═══ EXTRACTED TEXT ═══
0.4.0 • Published 8 years ago

reactcards v0.4.0

Weekly downloads
3
License
BSD-3-Clause
Repository
github
Last release
8 years ago

React Cards

React Cards is inspired by Bruce Hauman's excellent devcards project which aims to provide ClojureScript developers with a visual REPL-like experience especially suited for UI development.

React Cards tries to bring a similar experience to React developers, opening up the possibility to quickly test the look and feel as well as the behavior of a component. Furthermore enabling developers to write markdown and even run tests against the component, displaying the test results as a React component itself.

This approach has many benefits. A component with multiple possible states can be difficult to test and document. With React Cards we can display the component in many different states along with documentation and tests to ensure nothing breaks while we're working on the component.

Getting Started

npm install reactcards

Add an entry file (f.e. entry.js)

import {run} from 'reactcards';
import './someCard';


if (module.hot) {
    module.hot.accept()
}

// of we go...
run();

Add reactcards to your package.json

"scripts": {
    ...
    "reactcards": "reactcards -p 8080 -e ./entry.js",
    ...
═══ RECORDED DATA ═══
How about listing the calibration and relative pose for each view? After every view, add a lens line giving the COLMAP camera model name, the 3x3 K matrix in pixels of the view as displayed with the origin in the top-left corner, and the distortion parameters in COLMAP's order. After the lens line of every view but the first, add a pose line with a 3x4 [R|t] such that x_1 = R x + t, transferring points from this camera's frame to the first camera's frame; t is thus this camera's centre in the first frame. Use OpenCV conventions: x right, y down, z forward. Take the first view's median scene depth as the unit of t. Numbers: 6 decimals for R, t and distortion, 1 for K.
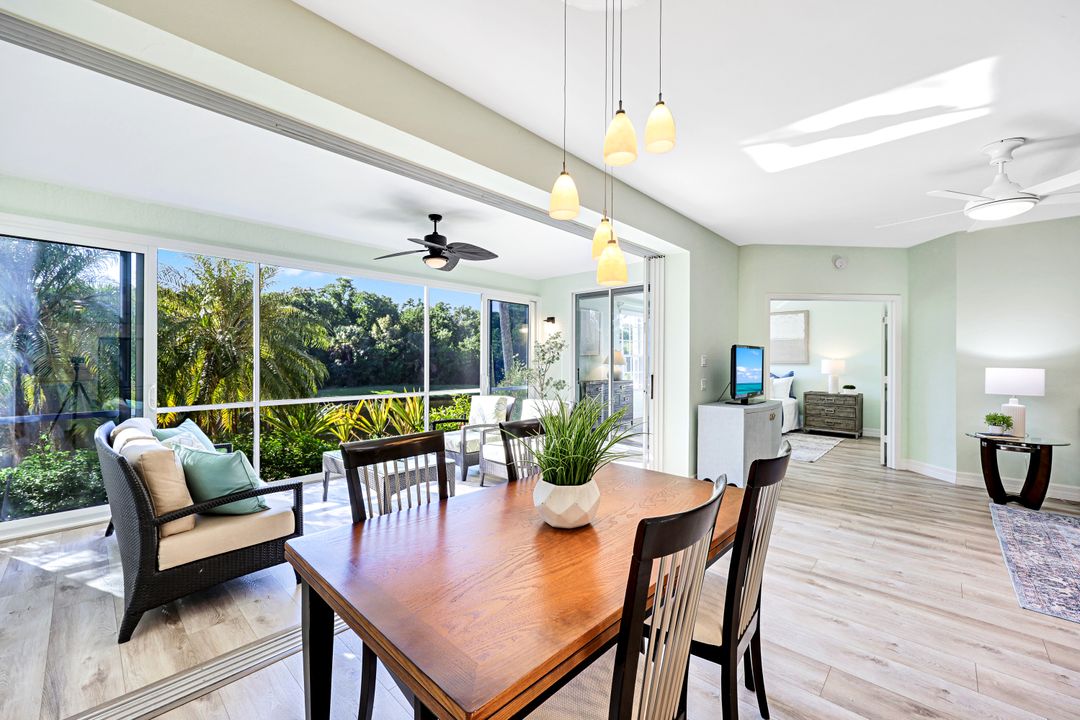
lens RADIAL K [[434.3, 0, 541.8], [0, 434.3, 362.5], [0, 0, 1]] dist [0.001102, -0.000246]
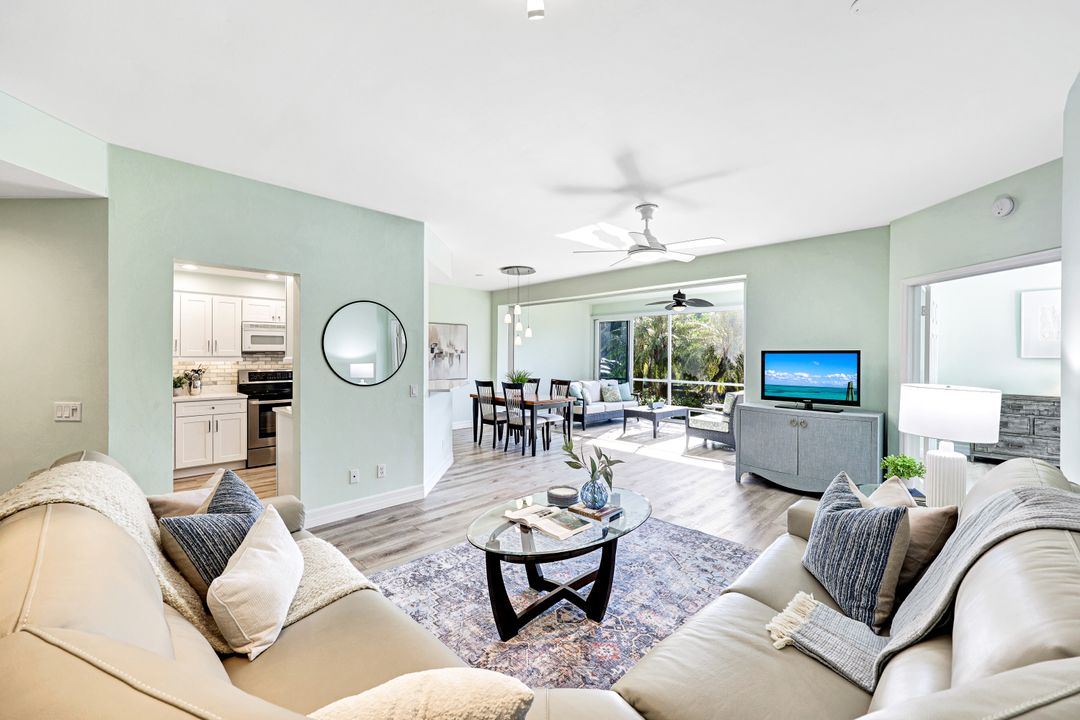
lens RADIAL K [[434.3, 0, 536.9], [0, 434.3, 361.9], [0, 0, 1]] dist [0.001102, -0.000246]
pose [[-0.034438, 0.013262, -0.999319, 1.046948], [-0.008707, 0.999870, 0.013570, -0.014884], [0.999369, 0.009168, -0.034318, 0.302165]]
═══
From the React Cards page, copy the text word for word. Begin at "This approach has" and stop after "module.hot.accept()".

This approach has many benefits. A component with multiple possible states can be difficult to test and document. With React Cards we can display the component in many different states along with documentation and tests to ensure nothing breaks while we're working on the component.

Getting Started

npm install reactcards

Add an entry file (f.e. entry.js)

import {run} from 'reactcards';
import './someCard';


if (module.hot) {
    module.hot.accept()